#### Material for the task ####

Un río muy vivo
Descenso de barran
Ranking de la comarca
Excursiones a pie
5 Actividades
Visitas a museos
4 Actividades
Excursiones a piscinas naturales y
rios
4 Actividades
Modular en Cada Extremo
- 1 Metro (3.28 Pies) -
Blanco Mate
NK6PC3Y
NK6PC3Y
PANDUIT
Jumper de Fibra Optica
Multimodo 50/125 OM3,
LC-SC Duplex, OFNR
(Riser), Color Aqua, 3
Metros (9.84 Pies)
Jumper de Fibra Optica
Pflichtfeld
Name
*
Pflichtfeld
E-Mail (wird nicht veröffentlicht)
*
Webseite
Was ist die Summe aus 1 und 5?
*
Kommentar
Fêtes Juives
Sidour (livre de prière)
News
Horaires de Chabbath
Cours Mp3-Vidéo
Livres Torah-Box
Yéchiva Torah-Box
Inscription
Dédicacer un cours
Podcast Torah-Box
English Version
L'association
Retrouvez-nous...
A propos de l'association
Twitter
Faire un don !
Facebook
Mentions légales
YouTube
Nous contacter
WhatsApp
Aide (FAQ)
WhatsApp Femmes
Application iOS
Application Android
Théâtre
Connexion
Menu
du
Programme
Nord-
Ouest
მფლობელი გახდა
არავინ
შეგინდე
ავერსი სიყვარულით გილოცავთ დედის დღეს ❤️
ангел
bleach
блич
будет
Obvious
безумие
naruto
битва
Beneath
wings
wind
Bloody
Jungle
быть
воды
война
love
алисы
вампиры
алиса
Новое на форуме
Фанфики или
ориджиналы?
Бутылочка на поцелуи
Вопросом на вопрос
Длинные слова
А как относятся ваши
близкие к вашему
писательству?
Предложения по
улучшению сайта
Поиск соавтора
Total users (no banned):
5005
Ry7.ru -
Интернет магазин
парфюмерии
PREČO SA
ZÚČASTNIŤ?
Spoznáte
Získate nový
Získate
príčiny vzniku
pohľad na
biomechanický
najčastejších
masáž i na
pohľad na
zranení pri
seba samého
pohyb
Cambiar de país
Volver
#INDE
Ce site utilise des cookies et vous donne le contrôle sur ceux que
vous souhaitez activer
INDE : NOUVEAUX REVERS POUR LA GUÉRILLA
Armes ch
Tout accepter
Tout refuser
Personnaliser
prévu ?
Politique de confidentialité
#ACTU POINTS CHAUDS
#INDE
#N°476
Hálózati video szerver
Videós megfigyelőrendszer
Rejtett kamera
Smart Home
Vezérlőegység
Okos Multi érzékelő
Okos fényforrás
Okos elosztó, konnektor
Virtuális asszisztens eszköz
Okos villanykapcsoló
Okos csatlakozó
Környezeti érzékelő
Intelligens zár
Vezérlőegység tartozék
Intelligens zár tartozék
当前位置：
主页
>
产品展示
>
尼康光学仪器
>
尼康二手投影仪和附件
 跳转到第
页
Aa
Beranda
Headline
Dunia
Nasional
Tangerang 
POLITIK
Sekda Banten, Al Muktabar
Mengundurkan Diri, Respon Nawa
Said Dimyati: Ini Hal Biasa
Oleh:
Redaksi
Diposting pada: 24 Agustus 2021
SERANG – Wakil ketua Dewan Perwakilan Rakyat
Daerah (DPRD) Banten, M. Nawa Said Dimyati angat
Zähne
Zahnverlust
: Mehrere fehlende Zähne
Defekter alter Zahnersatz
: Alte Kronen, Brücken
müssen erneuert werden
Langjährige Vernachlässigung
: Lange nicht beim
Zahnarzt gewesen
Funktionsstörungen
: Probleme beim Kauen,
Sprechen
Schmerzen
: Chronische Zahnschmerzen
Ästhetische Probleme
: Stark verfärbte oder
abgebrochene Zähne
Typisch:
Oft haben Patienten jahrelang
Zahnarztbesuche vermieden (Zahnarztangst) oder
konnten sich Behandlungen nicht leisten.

####

The problem:
Pick out each line above that contains the string "vous", and copy those lines. Case counts.

Expected answer:
Ce site utilise des cookies et vous donne le contrôle sur ceux que
vous souhaitez activer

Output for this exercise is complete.